Figure on process address space: code, static data, stack, heap. On fork, the whole address space gets replicated. On thread create, the created thread has a different program counter, registers, and stack (through stack pointer). Everything else is shared between threads.

Kernel-level threads are just processes minus separate address spaces. Discuss the kernel scheduler which is invoked at every timer interrupt. Each thread is an independent entity for the kernel.

Write the cswitch function for processes and threads. Notice that switching among threads requires no privileged operations. Switching the stack can be done by switching the sp register. A cswitch needs to be fast (typically a few 100 microseconds).

Advantages of threads over processes

Much more lightweight than processes. Faster creation, deletion, switching.
Much faster communication among threads: allow shared data structures to be maintained.

User-level threads can be implemented inside a process by writing scheduler() and cswitch() functions. The scheduler can be called periodically using SIGALRM signal.

Pros of user-level threads:

Lighter-weight
Faster cswitch
Do not need kernel's permission

Cons of user-level threads:

Will not be scheduled on different cores, because they look like one process to the kernel.
If one thread blocks (e.g., on I/O), all threads block.

Threading models (slide)

Thread pools (slide)

Concurrency and Synchronization

But if multiple threads share a memory location, good-looking sequential programs can start failing. e.g., shared static variable: hits shared code: hits = hits + 1 Assume the shared code gets compiled into the following assembly code

  ld   [hits], R
	add  R, R, 1
  st   R, [hits]

hits represents a memory location, and [hits] represents the contents of that memory location. ld [hits], R loads the contents of hits to register R.
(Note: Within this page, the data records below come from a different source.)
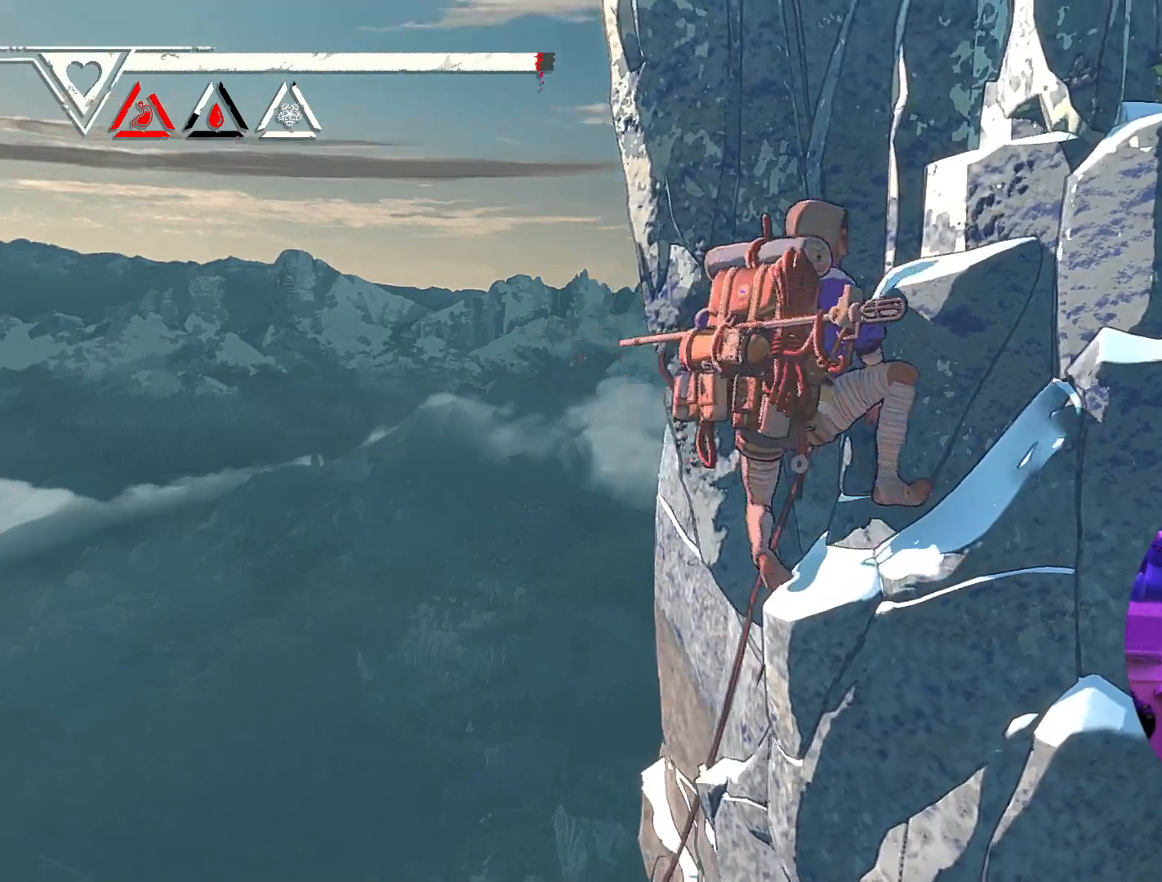
{"buttons": ["R1"], "left_stick": "up-right", "right_stick": "center", "events": [[33, "right_stick", "down-right"], [233, "right_stick", "center"], [333, "R1", "down"], [467, "left_stick", "up-right"]]}
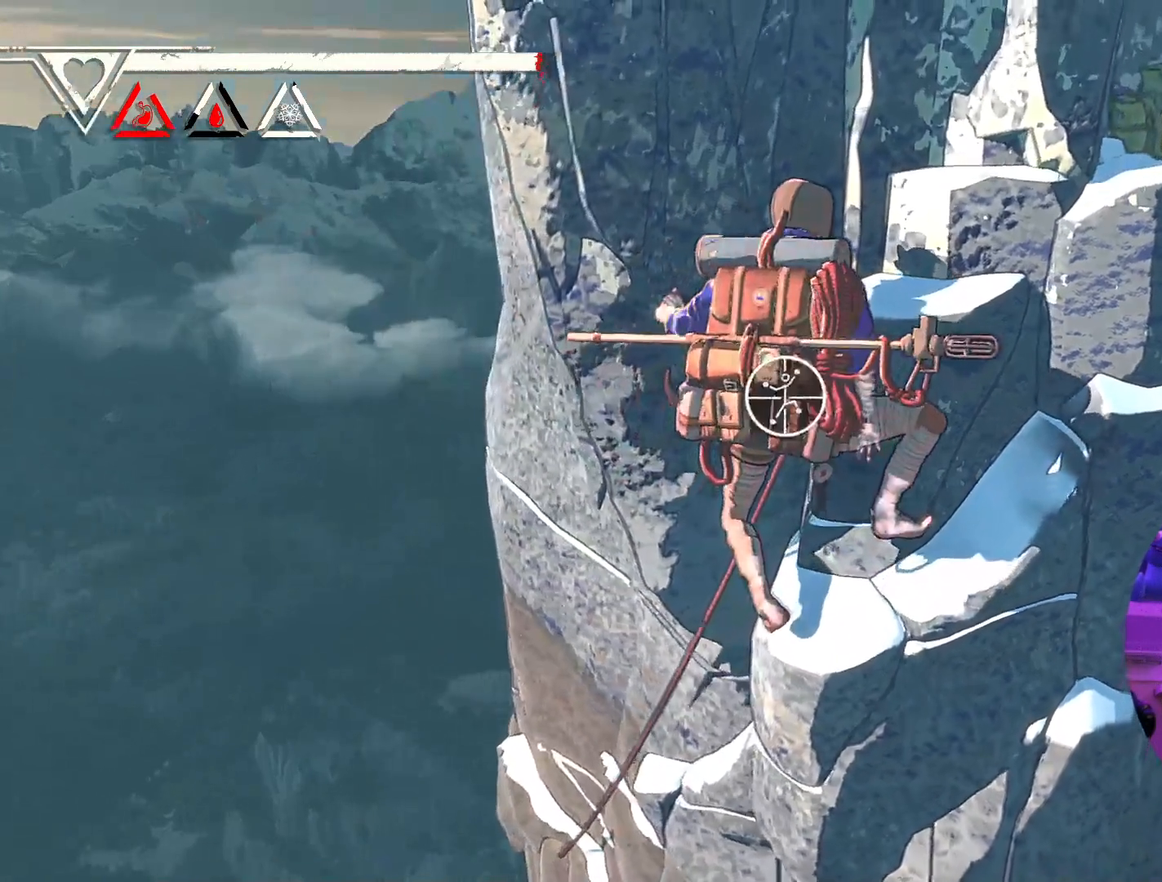
{"buttons": [], "left_stick": "up-right", "right_stick": "center", "events": [[417, "R1", "up"]]}
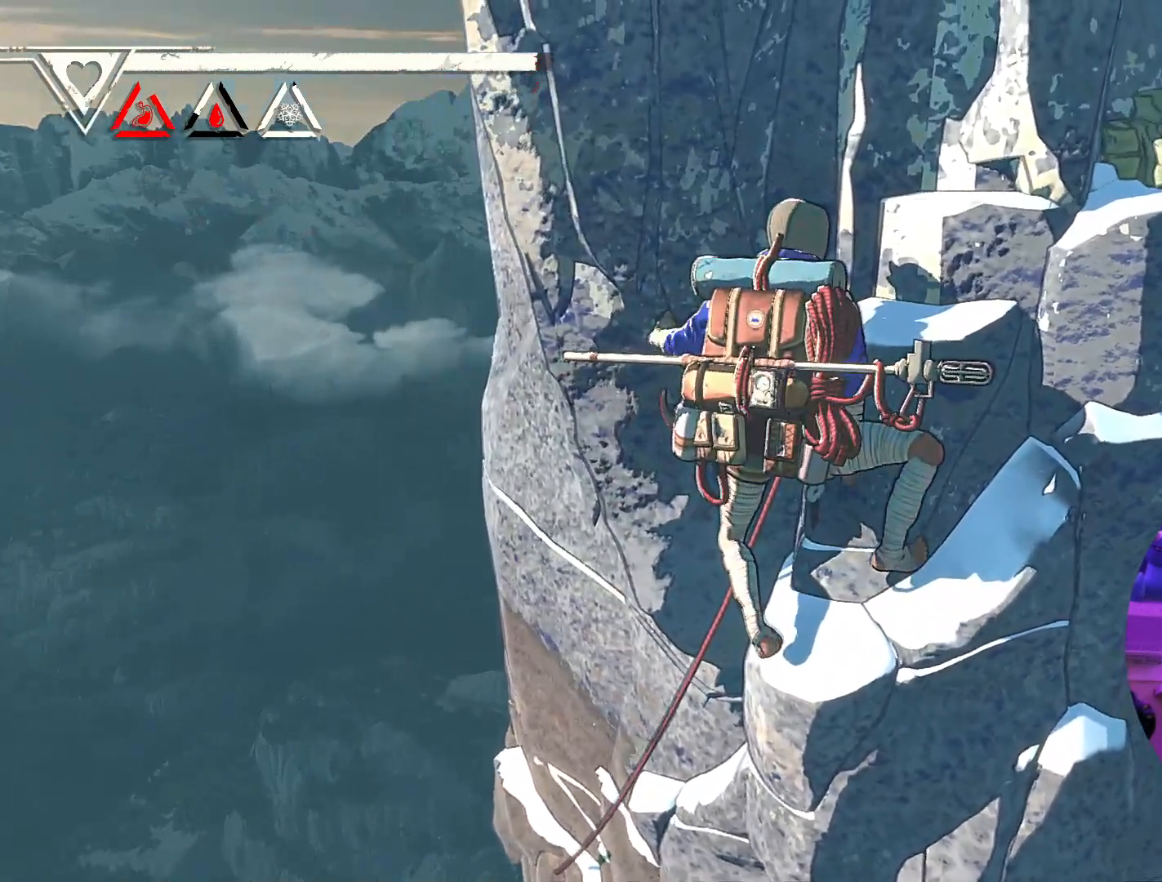
{"buttons": [], "left_stick": "up-right", "right_stick": "center", "events": []}
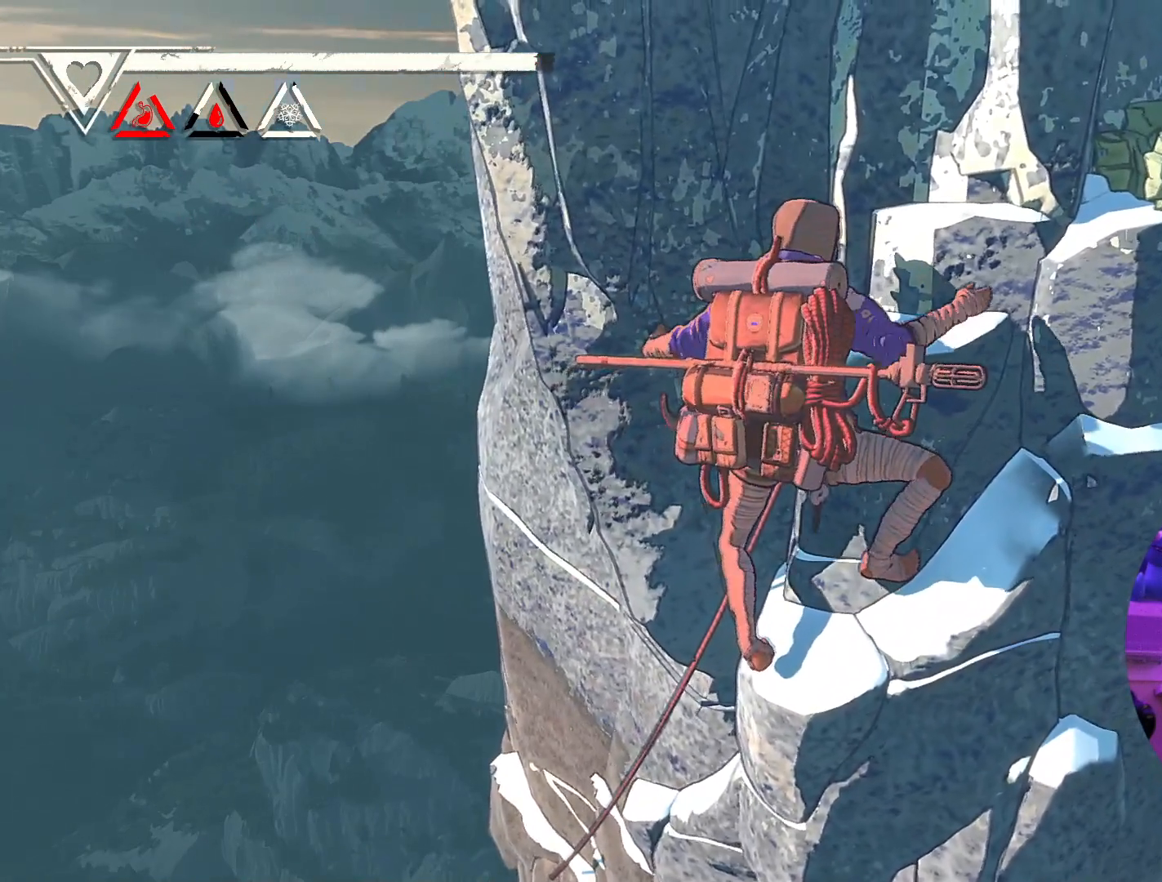
{"buttons": [], "left_stick": "up-right", "right_stick": "center", "events": []}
If two threads try and execute this code simultaneously what can happen? Assume hits=10 before starting these threads. What interleavings cause hits=12? What interleavings cause hits=11?

This is a problem associated with concurrent access to a shared data region, in short concurrency. This is also called a race condition (perhaps because it is a race between two threads and the result depends on who wins).

Concurrency could be "logical concurrency" on a single CPU due to possibly arbitrary interruptions (or preemptions) caused by the timer interrupt, or could be "physical concurrency" due to threads executing simultaneously on different CPUs. The nature of the problem in both cases is identical.

Another example:

  Thread A:
     i = 0;
     while (i < 10)
         i = i + 1;
     print "A won!";

  Thread B:
     i = 0;
     while (i > -10)
         i = i - 1;
     print "B won!";

Who wins? Guaranteed that someone wins? What if both threads run on identical speed CPU executing in parallel? (guaranteed to go on forever?)

Another example

    push(v):
        if (n == stack_size)
                return full;
        stack[n] = v;
        n = n + 1;

Some bad schedules? Some that will work?

One way to deal with the problem is to enforce atomicity of certain code regions. In the hits example, we wanted the three instructions to execute atomically with respect to themselves. The code region that needs to be made atomic for the program to be correct is also called the critical section.

Locks are one way of implementing atomic regions. A lock L is a shared variable that provides two methods acquire(L) and release(L). Any lock L can be acquired by at most one thread at a time. Another thread can acquire it only after it's holder has released it. Any thread trying to acquire a lock which is already acquired by another thread must wait for it to be released.

Locks allow implementation of atomic regions by bracketing the critical section using calls to acquire() and release. For our hits example, the new code will be:

   lock hit_lock;    //shared lock.
   ...
   acquire(hit_lock);
   hit = hit + 1;
   release(hit_lock);

What happens when one thread is inside the critical section and another thread tries to enter it at the same time? What are the possible interleavings now? Are all possible interleavings correct?